Fine. It’s because this year I am actually planning ahead of NaNo. I can’t say why. It went ok last year, when I had a flimsy sort of outline. Maybe this year I have a storyboard. Maybe this year I started researching things before they come up in the story, and I lose precious writing hours to watching YouTube videos.

YouTube videos about dagger fighting.

And one thing that kept coming up is the Arte Athletica by Paulus Hector Mair and the manuscripts of Joachim Meyer.

Arte Athletica is a manuscript from 1545ish, written by a German fencing master (Mair), and it’s generally considered one of the most complete manuals available today of fighting styles from this time period. It’s technically made up of two codices, each building off of an earlier body of work and updated to fit those more modern times.

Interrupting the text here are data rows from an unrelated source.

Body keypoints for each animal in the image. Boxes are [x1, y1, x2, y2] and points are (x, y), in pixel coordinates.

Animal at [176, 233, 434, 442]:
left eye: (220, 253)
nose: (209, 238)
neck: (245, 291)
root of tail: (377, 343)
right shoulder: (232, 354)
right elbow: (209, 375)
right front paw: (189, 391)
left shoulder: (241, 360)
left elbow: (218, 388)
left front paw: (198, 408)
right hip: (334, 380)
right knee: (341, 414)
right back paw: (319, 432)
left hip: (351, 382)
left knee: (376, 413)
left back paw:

And it has waaaay more than daggers; have nothing hand but a sickle? My man Paulus has you covered.

Joachim, on the other hand, made treatises that were compiled into Gründtliche Beschreibung der Kunst des Fechtens, or as I like to call it “how to royally destroy a dude’s day.” Where Paulus compiled what was there, Joachim decided to reinvent the wheel. Kind of.

Regardless, each of these sources provide thorough instructions, and in some cases, pictures, that have been used by SCA enthusiasts looking for that authentic Germanic medieval feel.

Daggers were not meant to be a primary weapon but used in conjunction with (or as a backup to) a sword. Ironically (perhaps) one of the only games I’ve played where a rogue in fact fights with a sword and a dagger, instead of two daggers, is Dragon Age: Origins. So kudos to BioWare…even more kudos to them. They brought me Mass Effect.

The bulk of blocking came from the concept of aiming at the wrist, but given its size, more often than not, a fighter would miss, and so the follow through movements of blocking over or under (too soon or too late) make up a good portion of the maneuvers that one would use.

To avoid slicing through your own arm during a fight, a common dagger of choice was a Rondel, a three-sided blade that was only sharp toward the tip, used for puncturing. As one video I watched pointed out (ah ha!), it was the ice pick of daggers.

I learned that the techniques for dagger fighting, as with any martial art, come down to basic principles, the same basic movements upon which one builds.

I also learned that in today’s world, it’s still primarily white dudes who seem to be worrying about this.